MEREBEJA.COM – Senin, 17 Juni 2024, menjadi momentum penting bagi umat Islam di seluruh dunia, termasuk di Jepang. Dalam rangka merayakan Hari Raya Idul Adha, meskipun Jepang termasuk salah satu negara dengan jumlah Muslim minoritas, hal ini tidak menjadi dinding pembatas bagi umat Muslim dalam merayakannya. Mulai dari pelaksanaan shalat Idul Adha secara berjamaah hingga tradisi makan daging bersama. Semuanya dilaksanakan dengan penuh semangat.
Latar Belakang Munculnya Perintah Berkurban
Salah satu perintah dan tradisi dalam perayaan hari besar Islam ini adalah berkurban.
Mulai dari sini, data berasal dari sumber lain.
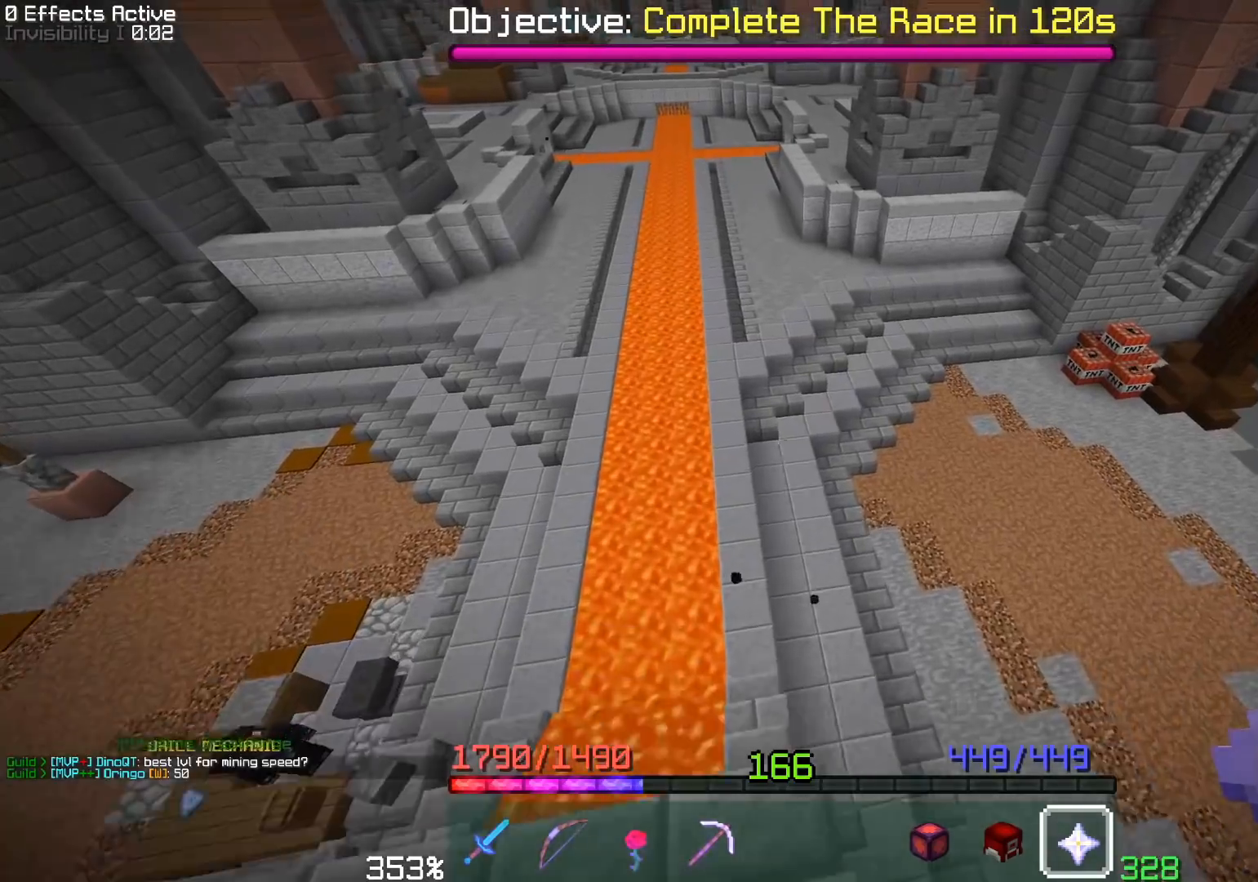
{"keys": ["a", "w"], "mouse": [], "events": [[383, "a", "down"]]}
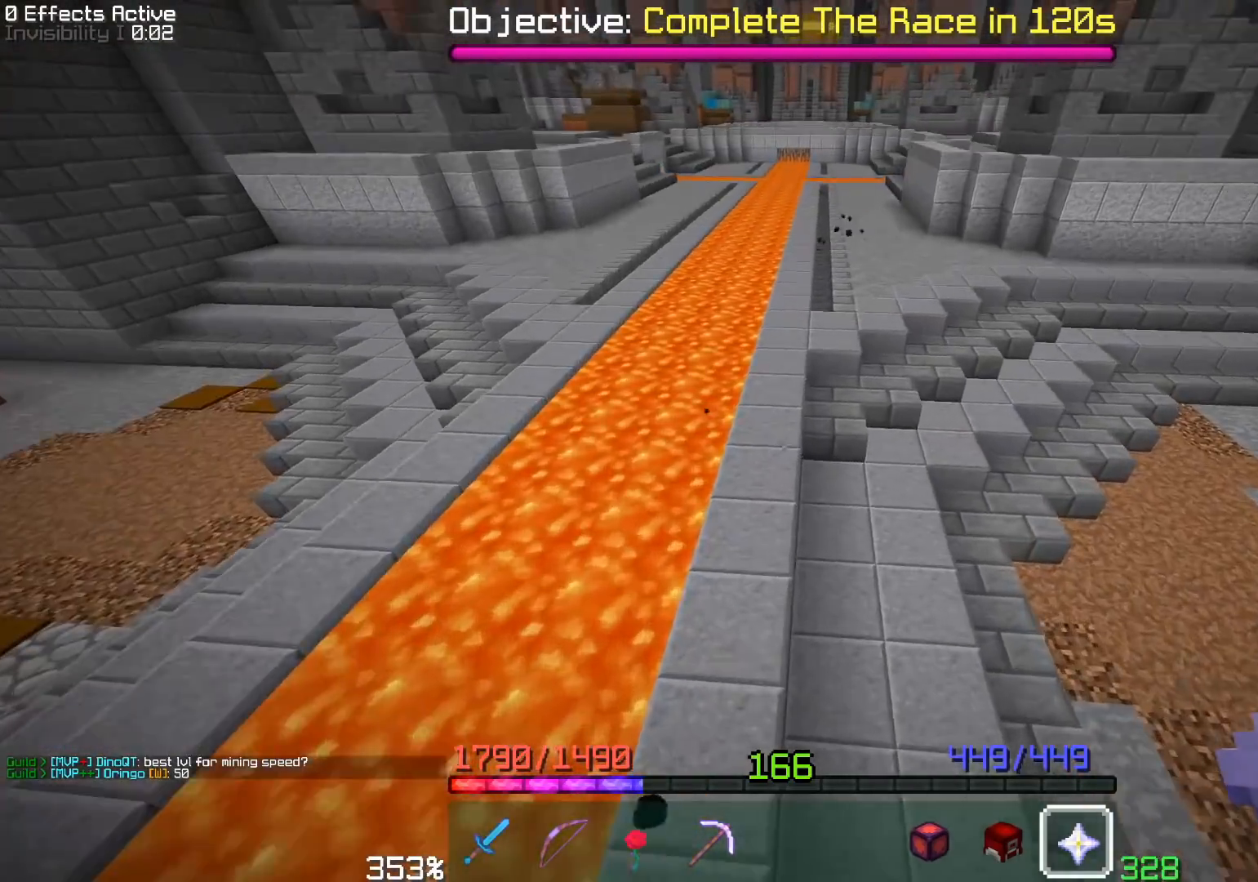
{"keys": ["space", "w"], "mouse": [], "events": [[183, "space", "down"], [500, "a", "up"]]}
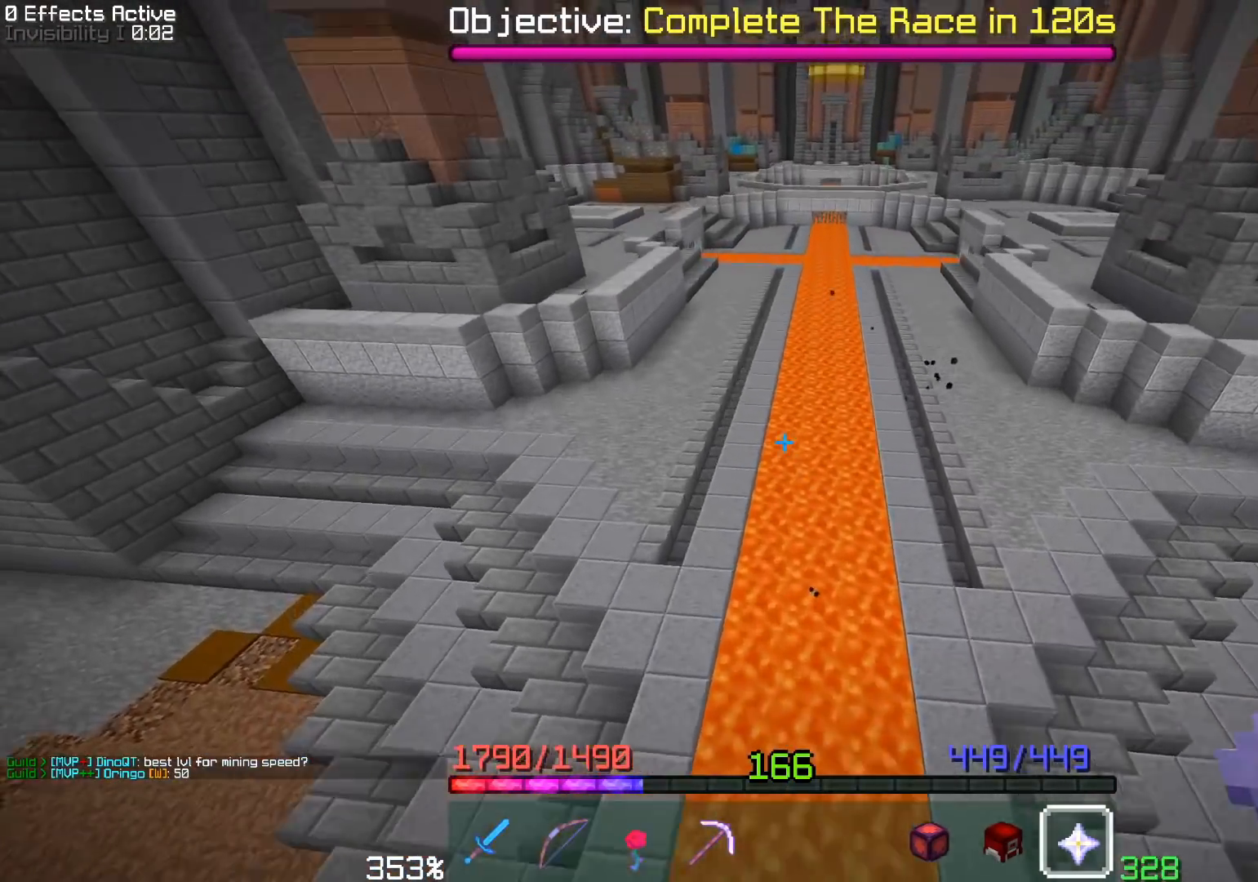
{"keys": ["a", "w"], "mouse": [], "events": [[67, "a", "down"], [67, "space", "up"]]}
Berkurban menjadi ikon utama jika kita dibandingkan dengan hari besar Islam lainnya. Perintah dan tradisi ini dimulai dari kisah Nabi Ibrahim a.s. yang diuji keimanan, keikhlasan, dan kesabarannya oleh Allah SWT dengan perintah untuk mengorbankan anak kesayangannya, Ismail a.s. Karena keikhlasannya yang tinggi, Allah SWT mengganti Ismail dengan hewan kurban. Selain keikhlasannya, kesabaran Nabi Ibrahim a.s. juga patut diteladani. Kisah ini mengajarkan kepada umat Muslim pentingnya keikhlasan dan ketaatan tanpa syarat dalam menjalankan perintah Allah SWT.
Atas dasar itu pula, umat Islam diperintahkan untuk berkurban pada Hari Raya Idul Adha. Sebagaimana yang termaktub QS. Al-Kautsar ayat 2.
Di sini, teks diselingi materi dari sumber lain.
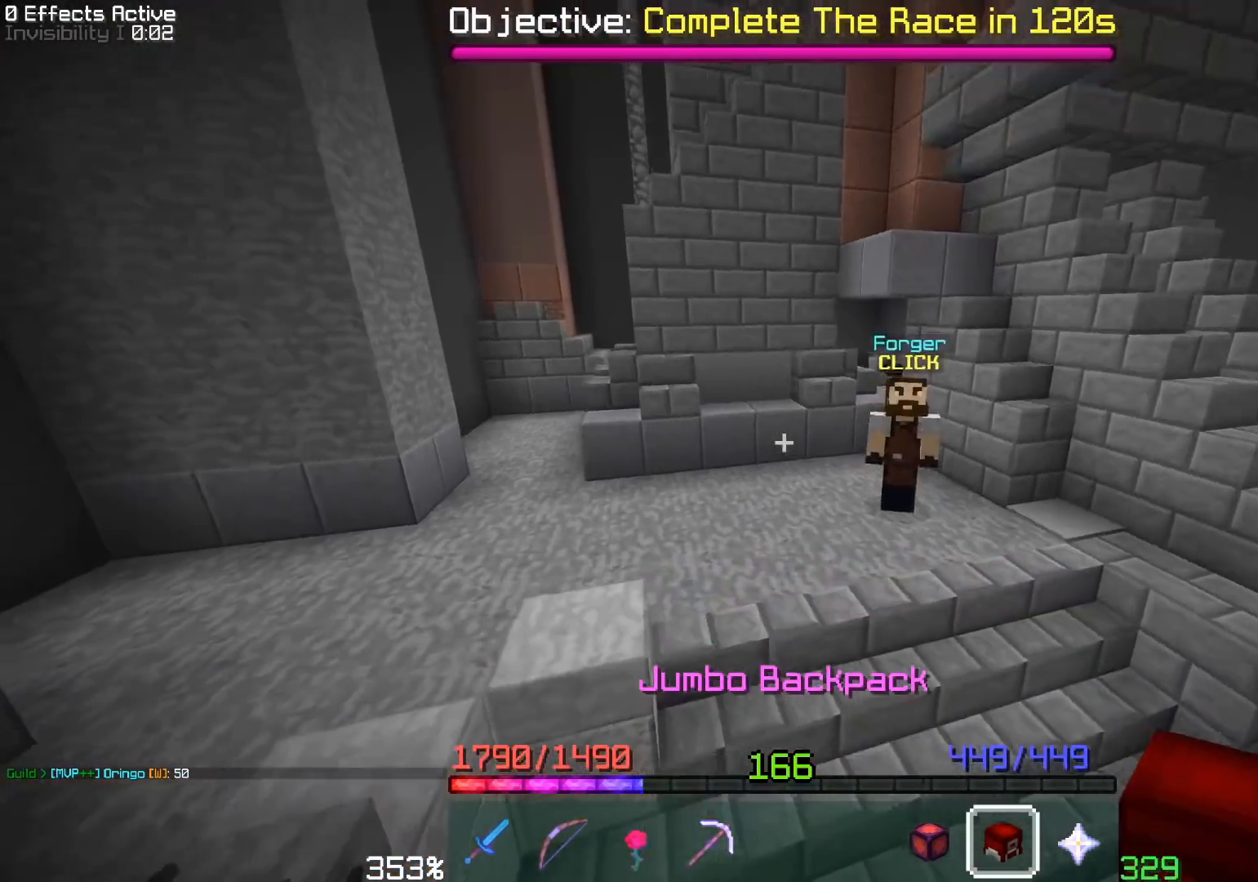
{"keys": [], "mouse": [], "events": [[300, "w", "up"], [417, "a", "up"]]}
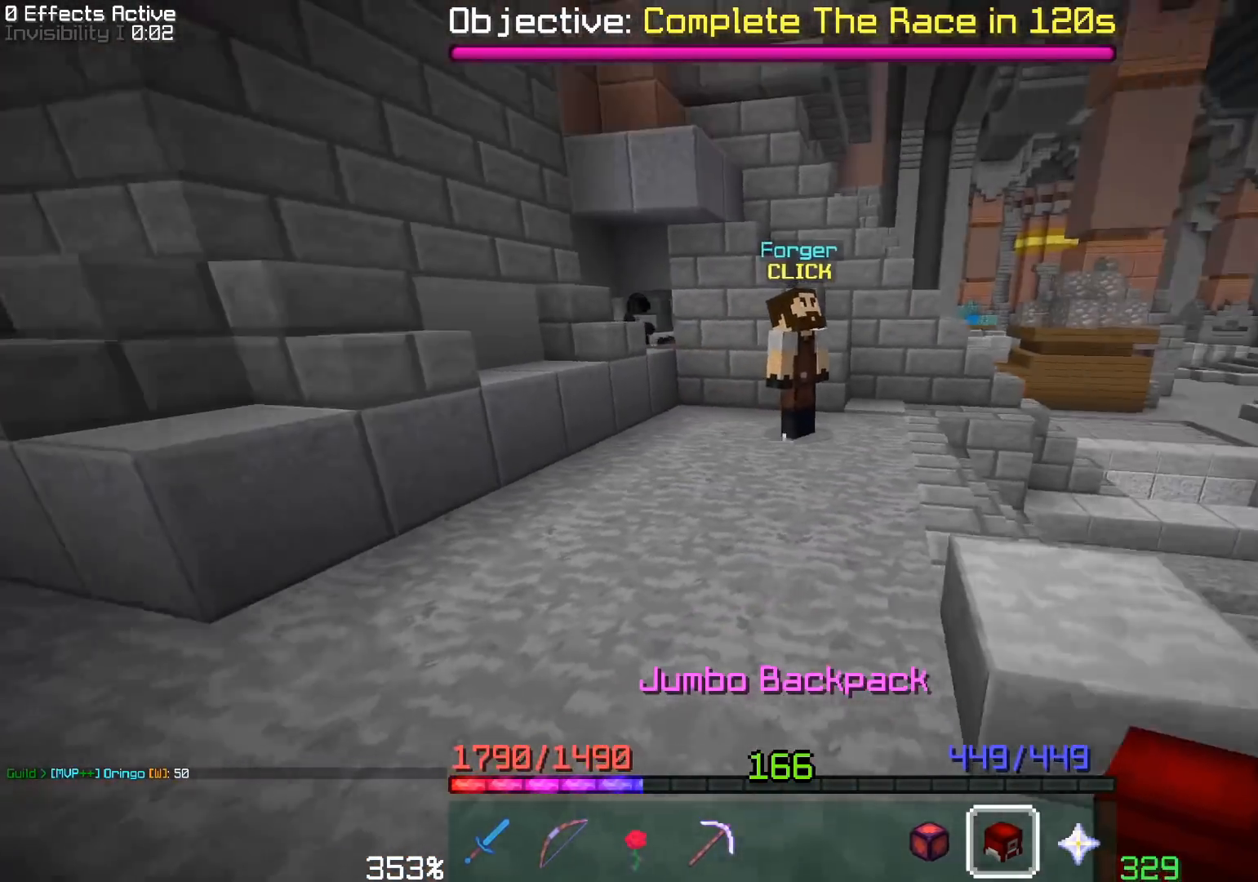
{"keys": [], "mouse": [], "events": [[317, "mouse_right", "down"], [417, "mouse_right", "up"]]}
فَصَلِّ لِرَبِّكَ وَانْحَرْ
“Maka dirikanlah shalat karena Tuhanmu; dan berkorbanlah”
Tafsiran kata An-Nahr (berkurban)
Mengutip pendapat Quraish Shihab dalam Tafsir al-Misbah halaman 566, kata an-Nahr (pada ujung ayat kedua) populer digunakan dalam arti menyembelih binatang sebagai syiar agama. Oleh sebab itu, Hari Raya ‘Idul Adha juga dinamai ‘Id an-Nahr karena saat itu dianjurkan untuk menyembelih binatang sebagai kurban. Seperti unta, kambing, sapi, dan binatang ternak lainnya.
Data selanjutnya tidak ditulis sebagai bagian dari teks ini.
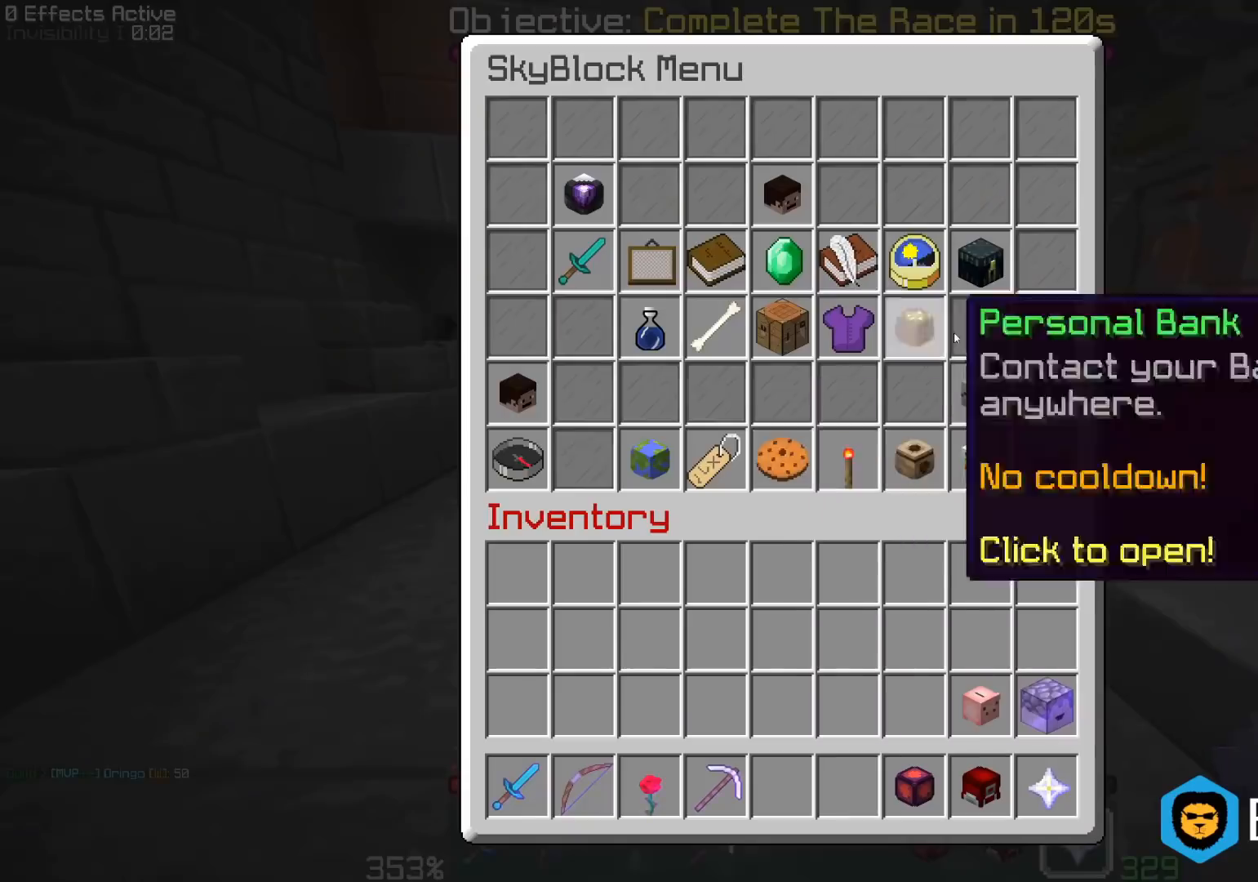
{"keys": [], "mouse": [], "events": []}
Lantas bagaimana tradisi penyembelihan hewan kurban umat Muslim yang berada di tengah negara minoritas Islam seperti Jepang?
Prosedur Penyembelihan Hewan Kurban di Jepang
Meskipun jumlah umat Muslim di Jepang memiliki skala minoritas, tetapi tidak menjadi penghalang mereka dalam menjalankan tradisi berkurban.
Namun, pelaksanaannya memiliki perbedaan yang cukup signifikan jika dibandingkan dengan di Indonesia. Di Jepang ada upaya adaptasi dengan peraturan pemerintah setempat. Artinya, penyembelihan hewan kurban tidak bisa dilakukan secara bebas seperti di Indonesia.
Hal ini senada dengan pernyataan Ustaz Nasril, salah satu alumni STKQ Al-Hikam yang menjadi Imam besar di Masjid Indonesia Tokyo (MIT), Jepang:
“Di Jepang, potong hewan kurban ada aturannya sendiri. Karena tidak bebas diizinkan memotong hewan (apapun) di tempat umum. Kecuali mendapat izin oleh pemerintah Jepang sehingga masyarakat Muslim di sini untuk pemotongan hewan kurban tinggal memasrahkan kepada tempat pemotongan hewan yang sudah dapat izin dari pemerintah Jepang. Tentunya, ini sesuai prosedur Islam. Kita sendiri tinggal menerima dagingnya”.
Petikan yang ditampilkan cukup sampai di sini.